L'Autre

Il rentrait du travail, assis au volant de sa berline confortable.

Il fut stupéfait, au sortir d'une averse aussi étrangement brusque que passagère, de voir devant lui une voiture qu'il connaissait pour être la sienne, de la même couleur, et qui portait la même plaque que celle du véhicule qu'il était en train de conduire.

Comme elle le précédait, il décida de la suivre.

Au bout d'un moment, il se rendit compte, à mesure que les routes devenaient plus étroites et moins empruntées, que la voiture se dirigeait là où il habitait. Il en fut intrigué, un peu inquiet – avec la même plaque, il s'agissait probablement d'un faussaire ! –, et profitant d'une ligne droite, il la doubla. Puis, une fois rabattu, il regarda dans son rétroviseur.

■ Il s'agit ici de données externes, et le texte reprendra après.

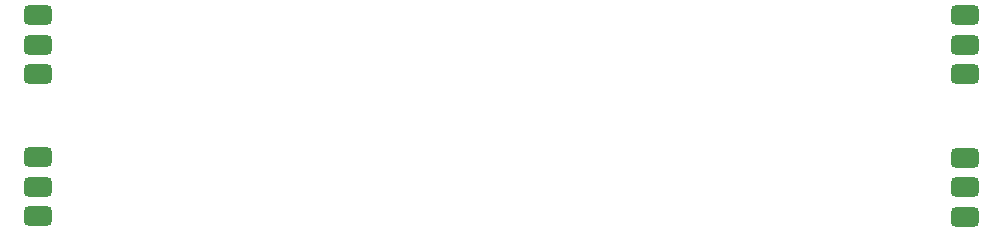
<source format=gbr>
%TF.GenerationSoftware,KiCad,Pcbnew,(6.0.7)*%
%TF.CreationDate,2022-09-25T11:51:51-07:00*%
%TF.ProjectId,ModularKeyboard_Main,4d6f6475-6c61-4724-9b65-79626f617264,0.1*%
%TF.SameCoordinates,Original*%
%TF.FileFunction,Paste,Top*%
%TF.FilePolarity,Positive*%
%FSLAX46Y46*%
G04 Gerber Fmt 4.6, Leading zero omitted, Abs format (unit mm)*
G04 Created by KiCad (PCBNEW (6.0.7)) date 2022-09-25 11:51:51*
%MOMM*%
%LPD*%
G01*
G04 APERTURE LIST*
G04 Aperture macros list*
%AMRoundRect*
0 Rectangle with rounded corners*
0 $1 Rounding radius*
0 $2 $3 $4 $5 $6 $7 $8 $9 X,Y pos of 4 corners*
0 Add a 4 corners polygon primitive as box body*
4,1,4,$2,$3,$4,$5,$6,$7,$8,$9,$2,$3,0*
0 Add four circle primitives for the rounded corners*
1,1,$1+$1,$2,$3*
1,1,$1+$1,$4,$5*
1,1,$1+$1,$6,$7*
1,1,$1+$1,$8,$9*
0 Add four rect primitives between the rounded corners*
20,1,$1+$1,$2,$3,$4,$5,0*
20,1,$1+$1,$4,$5,$6,$7,0*
20,1,$1+$1,$6,$7,$8,$9,0*
20,1,$1+$1,$8,$9,$2,$3,0*%
G04 Aperture macros list end*
%ADD10RoundRect,0.412500X0.787500X-0.412500X0.787500X0.412500X-0.787500X0.412500X-0.787500X-0.412500X0*%
%ADD11RoundRect,0.412500X-0.787500X0.412500X-0.787500X-0.412500X0.787500X-0.412500X0.787500X0.412500X0*%
G04 APERTURE END LIST*
D10*
%TO.C,J3*%
X138000000Y-73890000D03*
X138000000Y-71390000D03*
X138000000Y-68890000D03*
%TD*%
D11*
%TO.C,J4*%
X216500000Y-56850000D03*
X216500000Y-59350000D03*
X216500000Y-61850000D03*
%TD*%
D10*
%TO.C,J2*%
X138000000Y-61850000D03*
X138000000Y-59350000D03*
X138000000Y-56850000D03*
%TD*%
D11*
%TO.C,J1*%
X216500000Y-68910000D03*
X216500000Y-71410000D03*
X216500000Y-73910000D03*
%TD*%
M02*

</source>
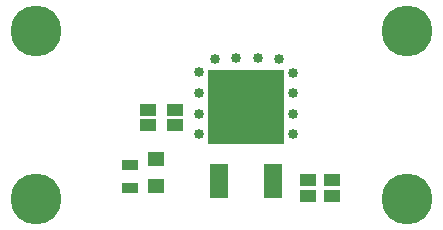
<source format=gts>
G04*
G04 #@! TF.GenerationSoftware,Altium Limited,Altium Designer,22.3.1 (43)*
G04*
G04 Layer_Color=8388736*
%FSLAX25Y25*%
%MOIN*%
G70*
G04*
G04 #@! TF.SameCoordinates,54316C7D-A7D4-46C6-97C7-E01AB4BBD31E*
G04*
G04*
G04 #@! TF.FilePolarity,Negative*
G04*
G01*
G75*
%ADD18R,0.05512X0.03937*%
%ADD19R,0.05709X0.04921*%
%ADD20R,0.05512X0.03543*%
%ADD21R,0.25394X0.24606*%
%ADD22R,0.06496X0.11614*%
%ADD23C,0.16942*%
%ADD24C,0.03347*%
D18*
X37201Y29594D02*
D03*
Y24476D02*
D03*
X46201D02*
D03*
Y29594D02*
D03*
X98709Y1043D02*
D03*
Y6161D02*
D03*
X90709Y6220D02*
D03*
Y1102D02*
D03*
D19*
X39980Y13307D02*
D03*
Y4252D02*
D03*
D20*
X31319Y3661D02*
D03*
Y11142D02*
D03*
D21*
X69902Y30630D02*
D03*
D22*
X78957Y6024D02*
D03*
X60846D02*
D03*
D23*
X123543Y55925D02*
D03*
X-79D02*
D03*
X123543Y-79D02*
D03*
X-79D02*
D03*
D24*
X54154Y42441D02*
D03*
X78957Y21575D02*
D03*
X74429D02*
D03*
X69902D02*
D03*
X65374D02*
D03*
X60846D02*
D03*
X78957Y39685D02*
D03*
X60846D02*
D03*
X54154Y21464D02*
D03*
Y35449D02*
D03*
Y28457D02*
D03*
X80925Y46772D02*
D03*
X66752Y46808D02*
D03*
X73839Y46923D02*
D03*
X59665Y46772D02*
D03*
X85590Y35223D02*
D03*
X85706Y28399D02*
D03*
X85650Y21575D02*
D03*
Y42047D02*
D03*
X65374Y26102D02*
D03*
Y30630D02*
D03*
X69902D02*
D03*
Y26102D02*
D03*
X74429D02*
D03*
Y30630D02*
D03*
Y35157D02*
D03*
X69902D02*
D03*
X65374D02*
D03*
X60846D02*
D03*
Y30630D02*
D03*
Y26102D02*
D03*
X78957D02*
D03*
Y30630D02*
D03*
Y35157D02*
D03*
X74429Y39685D02*
D03*
X69902D02*
D03*
X65374D02*
D03*
M02*

</source>
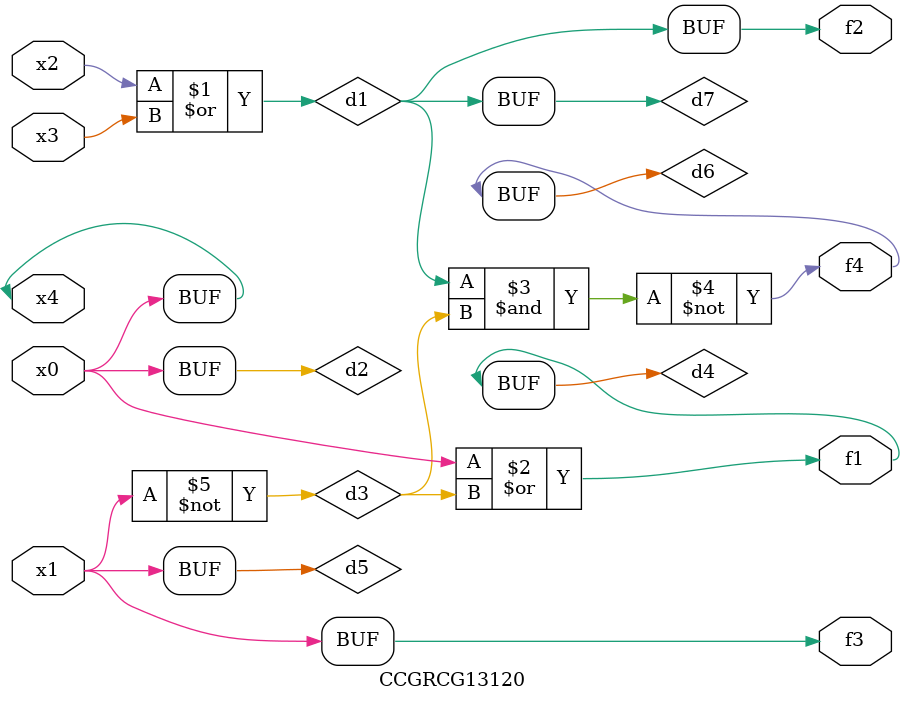
<source format=v>
module CCGRCG13120(
	input x0, x1, x2, x3, x4,
	output f1, f2, f3, f4
);

	wire d1, d2, d3, d4, d5, d6, d7;

	or (d1, x2, x3);
	buf (d2, x0, x4);
	not (d3, x1);
	or (d4, d2, d3);
	not (d5, d3);
	nand (d6, d1, d3);
	or (d7, d1);
	assign f1 = d4;
	assign f2 = d7;
	assign f3 = d5;
	assign f4 = d6;
endmodule

</source>
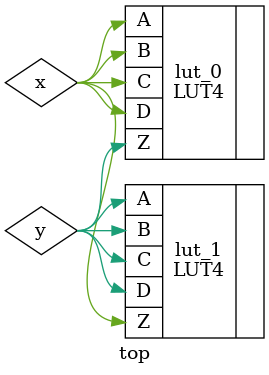
<source format=v>
module top;
	wire x, y;
	(*keep*)
	LUT4 lut_0(.A(x), .B(x), .C(x), .D(x), .Z(y));
	(*keep*)
	LUT4 lut_1(.A(y), .B(y), .C(y), .D(y), .Z(x));
endmodule
</source>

Le conducteur lui ressemblait trait pour trait ! Un parfait sosie de lui-même !

Incrédule et choqué, il accéléra pour échapper à cette vision affolante, puis il s'arrêta à la première occasion sur le bas-côté et rassembla son calme pour réfléchir. Dans le silence de l'habitacle, les yeux ronds, le souffle court, il s'efforça de reprendre le contrôle de son cœur dont les vives pulsations lui infligeaient une douleur aiguë.

Quelques minutes plus tard, l'autre voiture glissait par la gauche, repassait devant, et il la vit poursuivre vers l'horizon, tout là-bas, jusqu'à disparaître.

Il souffla un long moment... et soudain fut pris d'une violente panique à l'abord d'une pensée qui le traversa comme un éclair. D'un coup, galvanisé par l'horrible frisson, il songea que peut-être, rien qu'en s'arrêtant, il avait commis la plus terrible des erreurs !

Il redémarra en trombe, tâcha de rejoindre la voiture qu'il avait laissé filer.

Mais ce n'est qu'en arrivant chez lui qu'il l'aperçut, de l'autre côté du trottoir, garée parfaitement devant sa maison toute blanche.

Le conducteur n'y était plus.

Il se rangea à la hâte, sortit de sa berline, pâle, fébrile. Il emprunta l'allée familière, bordée des fleurs entretenues et du gazon fraîchement tondu, et, parvenu au perron, avec une indicible angoisse, il abaissa la poignée pour entrer.

La porte de chez lui était fermée.

Il sonna. Attendit quelques secondes, raide et impatient.

C'est un homme qui ouvrit, celui de la voiture, si ressemblant qu'on aurait dit, au-delà du seuil, son exact reflet à l'intérieur de la maison. L'homme le dévisagea un moment, sans rien dire, penchant juste un peu la tête comme le ferait un animal très calme et curieux, avant de plisser les yeux, d'un air glacial. Il ouvrit la bouche, et d'une voix neutre, effrayante, inhumaine, il dit :

« Vous êtes l'Autre maintenant. Ne revenez plus. ».

Il le regarda un dernier instant, puis commença à refermer la porte, impassible et lent. L'autre ne put rien dire, éberlué, imbécile. Avant que tout fût terminé, il parvint à entendre sa femme, douce au loin, qui demandait qui était le visiteur, et sa propre voix, celle d'un homme qui était lui naguère, répondre que c'était une erreur.

Alors, d'un pas étrangement fatidique, il redescendit l'allée. Une sorte de résignation s'était abattue sur lui : c'est qu'il sentait, incompréhensiblement, d'une façon insidieuse et profonde, que tout cela était normal et juste, comme s'il avait connu et puis oublié les règles d'un très ancien jeu, et qu'il avait seulement fait son tour.

Il s'arrêta un moment sur le trottoir. Huma l'air du soir comme il commençait à faire nuit. Puis il songea qu'il devait rapidement s'en aller, vit que sa voiture, la seconde, n'existait déjà plus.

Alors, les mains dans les poches, il glissa comme une ombre sur le pavé. Il ne voyait plus rien, plus aucun son ne parvenait à ses oreilles.

Avant que les ténèbres fussent venues, il avait disparu.